The car is due on sale in December, and the origins of the styling can be traced to the B11S concept, unveiled at 2002's Geneva Motor Show. It has appeared more recently on the new B9 Tribeca SUV, and on Japan-only superminis such as the R1 and R2. The future face of Subaru is certainly causing a stir.
Still, we feel the unusually shaped new corporate grille works better on this than any of the other new Subarus we have seen so far - and it is helped by the fact that the cosmetic upgrades to the Impreza do not stop with the nose.
As well as reworking the tail-lamps, the firm has developed a fresh set of aerodynamic wings, including a new roof-mounted vane that channels air more efficiently to improve downforce.
Under the skin, the modifications continue. While the fresh Impreza sits on the current platform, it gets a range of new engines, including an eagerly anticipated 2.5-litre turbo for the STi.

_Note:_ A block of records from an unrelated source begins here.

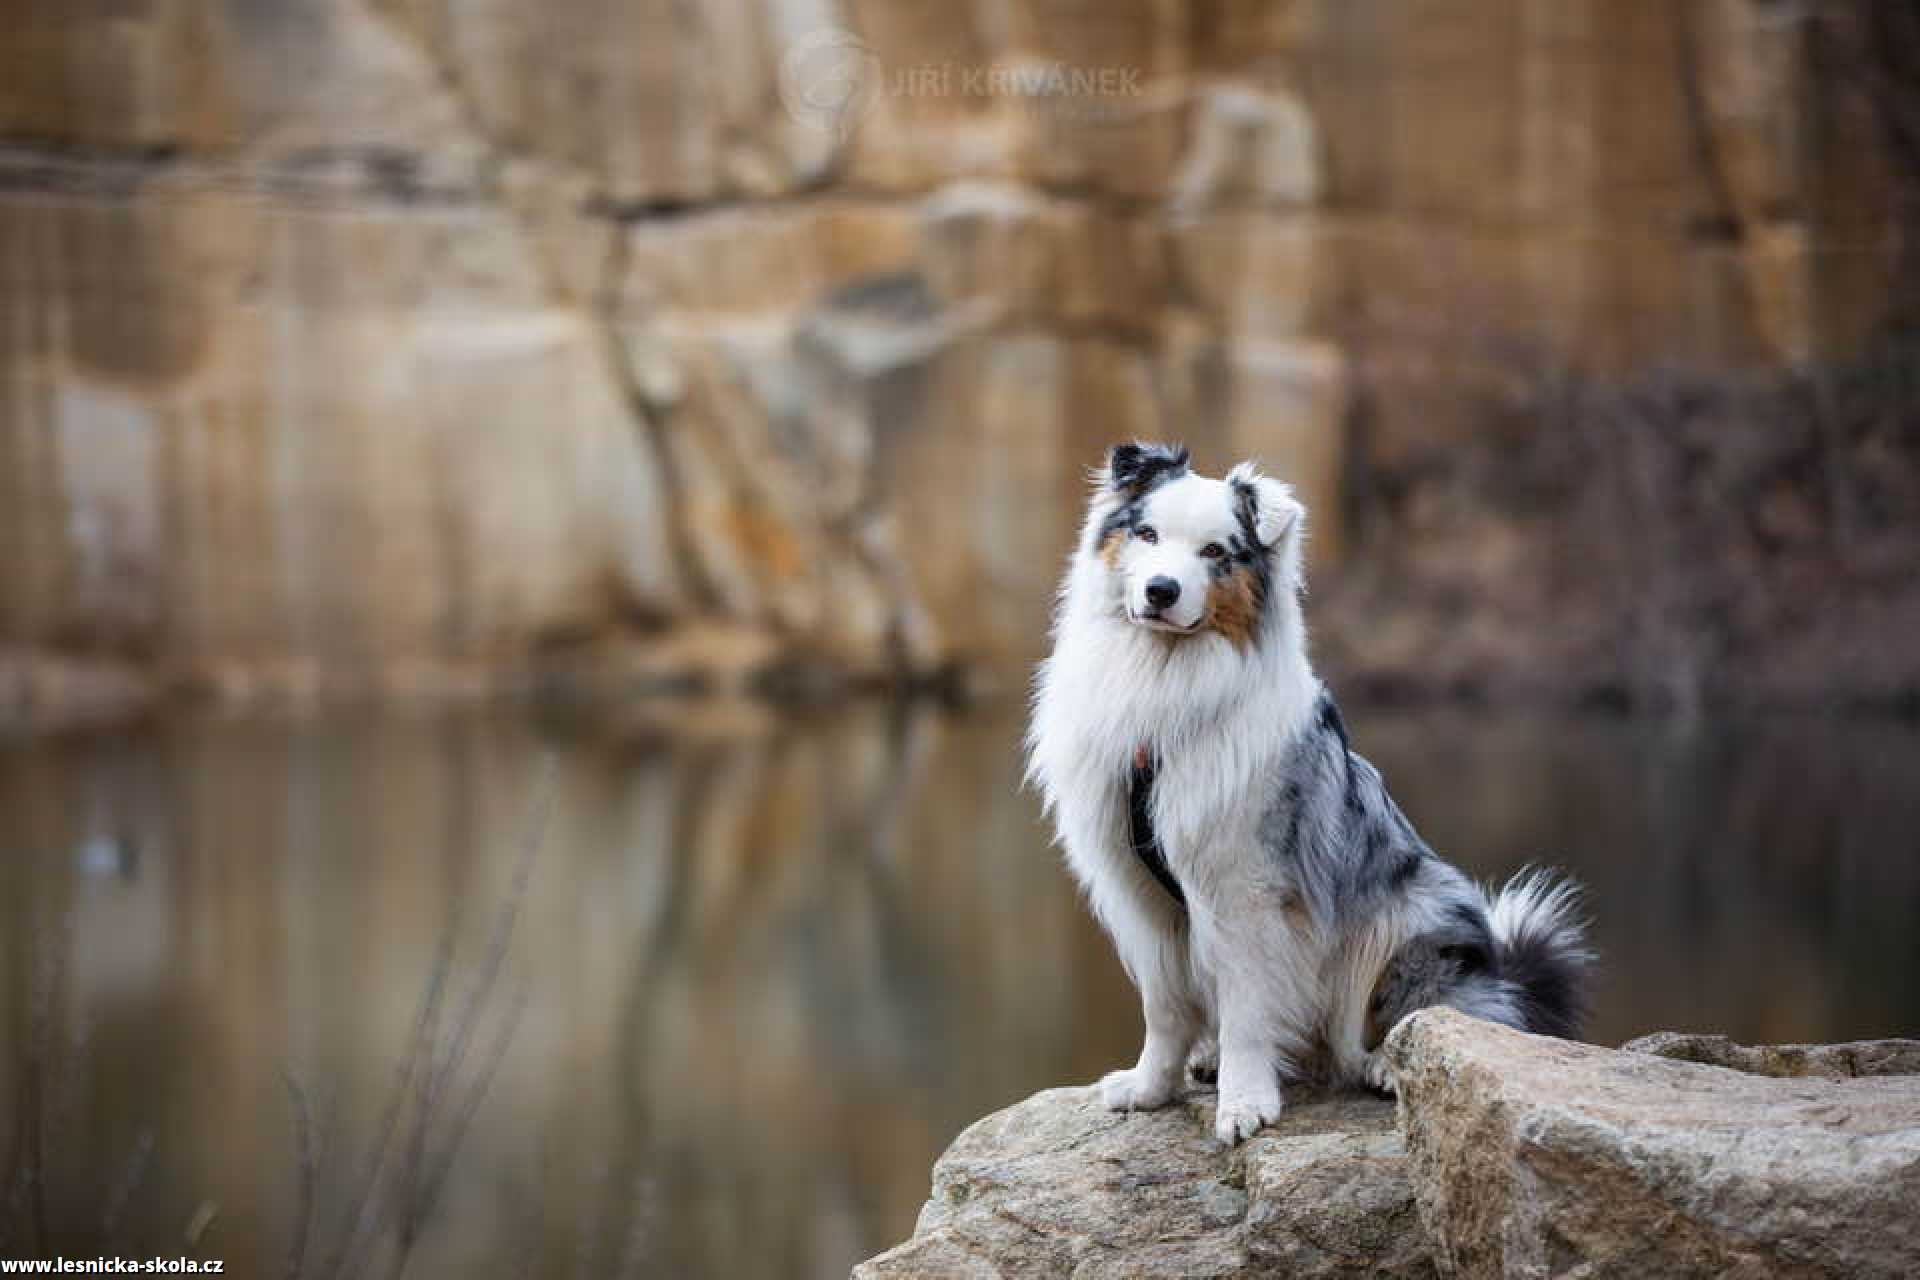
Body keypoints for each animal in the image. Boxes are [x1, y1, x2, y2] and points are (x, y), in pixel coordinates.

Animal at [1029, 445, 1597, 1143]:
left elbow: (1247, 1009)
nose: (1161, 590)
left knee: (1430, 1022)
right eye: (1148, 534)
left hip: (1407, 917)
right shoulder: (1140, 894)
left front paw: (1245, 1103)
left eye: (1215, 552)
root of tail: (1506, 979)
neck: (1164, 679)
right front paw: (1152, 1088)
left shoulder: (1246, 892)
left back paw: (1385, 1063)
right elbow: (1163, 1008)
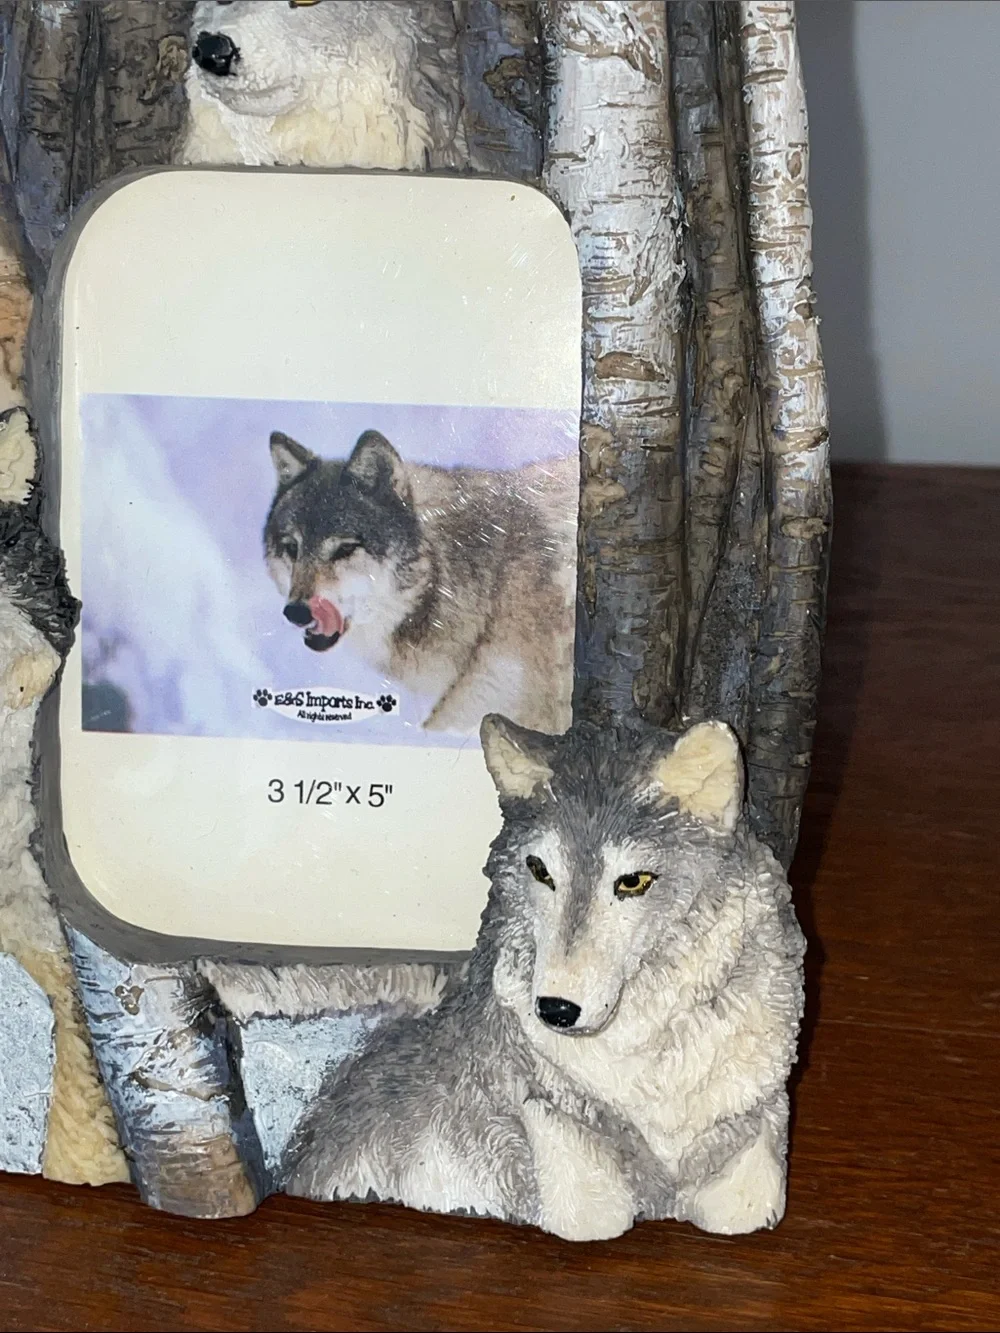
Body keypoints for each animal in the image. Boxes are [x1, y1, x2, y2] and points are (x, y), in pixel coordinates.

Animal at [283, 715, 806, 1241]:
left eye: (633, 882)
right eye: (540, 871)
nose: (555, 1009)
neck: (650, 1073)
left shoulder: (754, 1131)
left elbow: (746, 1207)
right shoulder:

Our early drive didn't allow us to try that evolution of the car, so we stuck to the basic 2.0-litre version of the STi, on sale now in Japan. Torque is up from 412Nm to 422Nm at 4,400rpm, outdoing the Mitsubishi Evo IX's 400Nm to make it among the most powerful 2.0-litre turbo cars on the planet.
And while the 280bhp output is the same, a remapped ECU has improved throttle response, so between 3,000rpm and 5,000rpm it feels more urgent than the figures suggest. Once the turbo is blowing, the Impreza delivers explosive pace, with 0-60mph in a claimed 4.6 seconds. Progress is aided by the six-speed gearbox, which now has greater rigidity, and has a carbon synchromesh for quicker, smoother shifts.
One main area of revision was the Impreza's driver's control centre differential (DCCD), introduced on the existing model. As a result, the DCCD now delivers torque evenly between axles. While the original's pronounced oversteer is not as obvious, the Subaru still corners quickly and accurately, and the modified suspension improves handling.
Inside, the new interior, shared with Saab's US-only 9-2X, really does pull the car upmarket. So it looks radically different, and is more user friendly - whatever you think of the fresh face, the Impreza has lost none of its charm.